The start in the German 9th division
From the age of 26 he experimented in a team in the German ninth division, RSV Meinerzhagen, and he continued there even when he was able to play again, playing with the blackboard. A kind of personal laboratory that as of October 2021, with just turned 31, he transferred to professional football in Antalyaspor, a mid-table Turkish squad. He had arrived in 2020 as a player, but after a year he was left alone as a coach. He remained there until last January when he was recruited as Edin Terzic’s assistant.
His Dortmund team has lost several key players from the team that reached the European runners-up, such as Niclas Füllkrug, Marco Reus, Mats Hummels, Jadon Sancho and Ian Maatsen, and also has Adeyemi and Yan Couto injured. In return, he has found goals (seven) from Serhou Guirassy, a 1.87m forward who scored 30 goals with Stuttgart last season. “We are not 100%,” Nuri Sahin admitted this Monday in Spanish without frills but neat. “It’s normal. There is a new coach and new players. People like Hummels and Reus are no longer there. We have to go little by little, we have patience. I hope one day I can say that this is my team,” said the coach who in these first months has lamented that his Dortmund still does not offer the reliability of a large team every three days. The defense is being one of their weak flanks.
“The mentality will not be enough”
German by birth but Turkish by passport due to his family origins (on networks he publishes politically correct messages about Turkish national holidays and the exaltation of Mustafa Kemal Atatürk, a great modernizing figure of Muslim countries), his early search for other horizons, pushed by the injuries, even led him to Harvard Business School, where in 2018 he was admitted to a sports management course. There he met former tennis player Andy Roddick, former skier Lindsey Vonn, and executives from Sony and Coca-Cola. “Gathering 80 smart people and brainstorming a topic changed my life,” he confessed.

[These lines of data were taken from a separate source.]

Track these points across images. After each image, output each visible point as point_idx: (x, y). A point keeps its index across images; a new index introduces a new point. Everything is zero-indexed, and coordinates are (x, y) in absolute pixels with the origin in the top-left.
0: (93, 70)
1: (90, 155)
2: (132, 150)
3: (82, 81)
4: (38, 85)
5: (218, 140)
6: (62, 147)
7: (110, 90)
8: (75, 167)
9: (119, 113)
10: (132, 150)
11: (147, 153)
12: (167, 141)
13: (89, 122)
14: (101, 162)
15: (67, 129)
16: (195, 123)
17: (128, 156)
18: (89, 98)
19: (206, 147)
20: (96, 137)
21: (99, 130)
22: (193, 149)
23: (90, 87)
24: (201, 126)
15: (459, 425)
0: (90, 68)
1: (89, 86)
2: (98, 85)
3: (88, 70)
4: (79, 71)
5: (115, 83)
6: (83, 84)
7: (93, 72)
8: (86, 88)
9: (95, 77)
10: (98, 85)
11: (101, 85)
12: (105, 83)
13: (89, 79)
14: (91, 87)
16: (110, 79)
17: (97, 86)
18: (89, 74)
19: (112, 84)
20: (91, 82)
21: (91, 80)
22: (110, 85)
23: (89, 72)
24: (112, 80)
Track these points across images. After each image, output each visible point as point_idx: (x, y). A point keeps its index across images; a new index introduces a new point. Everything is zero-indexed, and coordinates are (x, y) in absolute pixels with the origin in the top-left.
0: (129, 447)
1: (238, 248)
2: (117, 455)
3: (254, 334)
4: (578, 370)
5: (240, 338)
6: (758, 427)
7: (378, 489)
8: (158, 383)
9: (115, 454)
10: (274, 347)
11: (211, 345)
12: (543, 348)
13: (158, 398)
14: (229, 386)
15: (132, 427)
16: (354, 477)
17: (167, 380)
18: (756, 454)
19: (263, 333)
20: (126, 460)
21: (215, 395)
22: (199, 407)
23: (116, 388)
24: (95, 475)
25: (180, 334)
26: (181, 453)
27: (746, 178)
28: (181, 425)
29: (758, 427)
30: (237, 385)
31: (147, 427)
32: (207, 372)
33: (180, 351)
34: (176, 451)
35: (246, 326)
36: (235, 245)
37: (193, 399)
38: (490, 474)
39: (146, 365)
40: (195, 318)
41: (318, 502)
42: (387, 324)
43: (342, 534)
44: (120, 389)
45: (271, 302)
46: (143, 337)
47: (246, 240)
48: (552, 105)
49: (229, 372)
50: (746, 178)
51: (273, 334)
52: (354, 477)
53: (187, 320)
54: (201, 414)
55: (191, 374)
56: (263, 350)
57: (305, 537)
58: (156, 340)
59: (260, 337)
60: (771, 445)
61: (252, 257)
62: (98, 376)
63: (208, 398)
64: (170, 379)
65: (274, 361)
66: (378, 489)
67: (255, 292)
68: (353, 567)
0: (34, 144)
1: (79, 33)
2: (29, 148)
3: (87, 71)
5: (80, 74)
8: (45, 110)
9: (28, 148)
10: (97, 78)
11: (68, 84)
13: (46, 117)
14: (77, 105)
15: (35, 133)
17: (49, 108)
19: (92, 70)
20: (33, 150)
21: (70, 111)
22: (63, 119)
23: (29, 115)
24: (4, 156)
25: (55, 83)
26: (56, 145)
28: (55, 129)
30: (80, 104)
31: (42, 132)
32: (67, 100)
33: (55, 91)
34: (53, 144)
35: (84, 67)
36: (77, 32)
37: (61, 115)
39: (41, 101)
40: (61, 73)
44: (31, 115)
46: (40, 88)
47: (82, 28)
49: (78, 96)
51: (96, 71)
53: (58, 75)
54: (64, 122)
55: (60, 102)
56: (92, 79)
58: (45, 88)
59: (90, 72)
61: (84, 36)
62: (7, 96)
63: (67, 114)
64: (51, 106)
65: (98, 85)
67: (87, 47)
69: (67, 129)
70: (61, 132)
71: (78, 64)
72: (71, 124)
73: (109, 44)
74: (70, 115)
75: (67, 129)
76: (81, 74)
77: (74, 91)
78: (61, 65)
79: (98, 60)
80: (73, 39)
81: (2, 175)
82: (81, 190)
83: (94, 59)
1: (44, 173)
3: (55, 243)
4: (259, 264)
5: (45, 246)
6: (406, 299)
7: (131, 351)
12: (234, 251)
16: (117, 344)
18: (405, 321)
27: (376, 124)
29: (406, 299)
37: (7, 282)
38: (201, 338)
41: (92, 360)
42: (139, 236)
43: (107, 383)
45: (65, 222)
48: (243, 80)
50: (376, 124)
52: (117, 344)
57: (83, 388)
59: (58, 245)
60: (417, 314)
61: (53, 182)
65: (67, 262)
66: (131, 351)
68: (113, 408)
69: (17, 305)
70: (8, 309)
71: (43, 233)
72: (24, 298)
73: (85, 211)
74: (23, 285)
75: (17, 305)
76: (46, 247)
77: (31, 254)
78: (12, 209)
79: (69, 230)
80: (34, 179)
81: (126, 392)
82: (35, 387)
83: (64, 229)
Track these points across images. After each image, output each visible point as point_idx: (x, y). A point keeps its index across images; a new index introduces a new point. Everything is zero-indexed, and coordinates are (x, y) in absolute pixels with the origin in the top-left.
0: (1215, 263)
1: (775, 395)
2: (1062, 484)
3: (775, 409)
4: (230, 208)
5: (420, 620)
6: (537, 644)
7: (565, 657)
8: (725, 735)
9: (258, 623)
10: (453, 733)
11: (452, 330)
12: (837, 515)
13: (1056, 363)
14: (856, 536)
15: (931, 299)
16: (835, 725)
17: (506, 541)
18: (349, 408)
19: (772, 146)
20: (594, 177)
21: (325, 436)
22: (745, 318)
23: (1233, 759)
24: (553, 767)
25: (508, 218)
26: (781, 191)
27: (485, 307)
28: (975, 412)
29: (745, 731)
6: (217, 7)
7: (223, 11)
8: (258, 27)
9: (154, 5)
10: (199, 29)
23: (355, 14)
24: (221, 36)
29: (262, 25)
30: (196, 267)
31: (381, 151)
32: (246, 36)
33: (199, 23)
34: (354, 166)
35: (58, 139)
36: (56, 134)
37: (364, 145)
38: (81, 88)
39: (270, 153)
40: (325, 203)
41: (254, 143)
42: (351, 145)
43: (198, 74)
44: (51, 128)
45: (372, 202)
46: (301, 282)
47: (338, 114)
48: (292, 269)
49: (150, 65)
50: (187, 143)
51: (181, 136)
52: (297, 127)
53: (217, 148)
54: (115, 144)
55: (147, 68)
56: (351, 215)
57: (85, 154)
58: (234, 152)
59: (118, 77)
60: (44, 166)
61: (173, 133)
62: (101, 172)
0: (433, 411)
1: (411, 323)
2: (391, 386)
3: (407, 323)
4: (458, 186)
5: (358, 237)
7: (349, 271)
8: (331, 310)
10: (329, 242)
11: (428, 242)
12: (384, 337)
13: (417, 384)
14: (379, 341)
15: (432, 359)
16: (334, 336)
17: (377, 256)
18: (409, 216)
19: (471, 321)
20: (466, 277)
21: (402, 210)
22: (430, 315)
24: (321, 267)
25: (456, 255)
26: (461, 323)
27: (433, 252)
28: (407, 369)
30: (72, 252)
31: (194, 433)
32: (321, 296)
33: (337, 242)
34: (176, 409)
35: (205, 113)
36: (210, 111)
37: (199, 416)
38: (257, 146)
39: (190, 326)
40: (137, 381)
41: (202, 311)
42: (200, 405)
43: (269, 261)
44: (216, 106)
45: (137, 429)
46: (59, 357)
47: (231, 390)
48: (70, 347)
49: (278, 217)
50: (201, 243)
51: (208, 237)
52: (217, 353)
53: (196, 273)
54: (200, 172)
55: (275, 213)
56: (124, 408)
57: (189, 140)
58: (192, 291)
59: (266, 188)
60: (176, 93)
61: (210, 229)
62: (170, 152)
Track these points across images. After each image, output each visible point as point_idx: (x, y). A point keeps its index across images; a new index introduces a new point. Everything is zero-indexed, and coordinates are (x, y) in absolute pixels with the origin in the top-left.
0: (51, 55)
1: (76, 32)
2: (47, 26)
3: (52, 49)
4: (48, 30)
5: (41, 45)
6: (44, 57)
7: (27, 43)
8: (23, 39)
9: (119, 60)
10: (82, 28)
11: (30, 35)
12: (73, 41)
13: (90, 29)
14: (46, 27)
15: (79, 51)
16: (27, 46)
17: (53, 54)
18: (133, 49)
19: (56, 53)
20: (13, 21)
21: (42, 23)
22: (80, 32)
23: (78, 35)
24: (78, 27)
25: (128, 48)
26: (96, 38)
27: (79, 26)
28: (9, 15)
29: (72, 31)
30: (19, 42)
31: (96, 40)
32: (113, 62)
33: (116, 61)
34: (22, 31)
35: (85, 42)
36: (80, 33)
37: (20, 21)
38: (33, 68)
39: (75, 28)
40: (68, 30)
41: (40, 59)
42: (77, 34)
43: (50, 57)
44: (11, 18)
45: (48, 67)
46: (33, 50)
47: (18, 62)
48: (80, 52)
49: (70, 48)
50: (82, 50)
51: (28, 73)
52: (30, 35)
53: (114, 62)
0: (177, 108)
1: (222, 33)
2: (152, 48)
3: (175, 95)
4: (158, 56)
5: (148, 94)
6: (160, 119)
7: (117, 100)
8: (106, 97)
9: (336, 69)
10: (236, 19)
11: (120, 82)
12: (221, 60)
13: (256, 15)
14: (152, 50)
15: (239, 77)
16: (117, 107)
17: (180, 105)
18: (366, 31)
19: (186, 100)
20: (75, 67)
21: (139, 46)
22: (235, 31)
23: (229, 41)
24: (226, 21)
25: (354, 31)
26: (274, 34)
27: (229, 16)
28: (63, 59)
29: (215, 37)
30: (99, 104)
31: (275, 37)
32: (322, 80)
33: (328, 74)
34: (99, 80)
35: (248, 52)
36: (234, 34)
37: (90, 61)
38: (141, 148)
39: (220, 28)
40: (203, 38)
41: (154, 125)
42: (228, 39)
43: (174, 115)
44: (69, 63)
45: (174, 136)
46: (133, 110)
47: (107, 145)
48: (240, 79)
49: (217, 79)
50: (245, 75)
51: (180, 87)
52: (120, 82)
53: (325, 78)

During his first months at the helm of Dortmund, it has been known that he reads books and has attended seminars on leadership and motivation methods. He happens to be a direct guy in communication with the players, something he demonstrated very quickly. After losing 4-0 in a preseason match, he didn’t mess around. “I know the boys are tired and have trained a lot, but if they don’t do the basics, they won’t play. “It’s that simple,” he warned them in public.
Before going to sleep, he reviews each game again and, for now, what he sees falls short. “The mentality will not be enough to survive at the Bernabéu. We will also need a lot of quality,” concluded Sahin, who, despite the unpleasant sporting experience in Madrid, this Monday recalled that his first child was born in this city.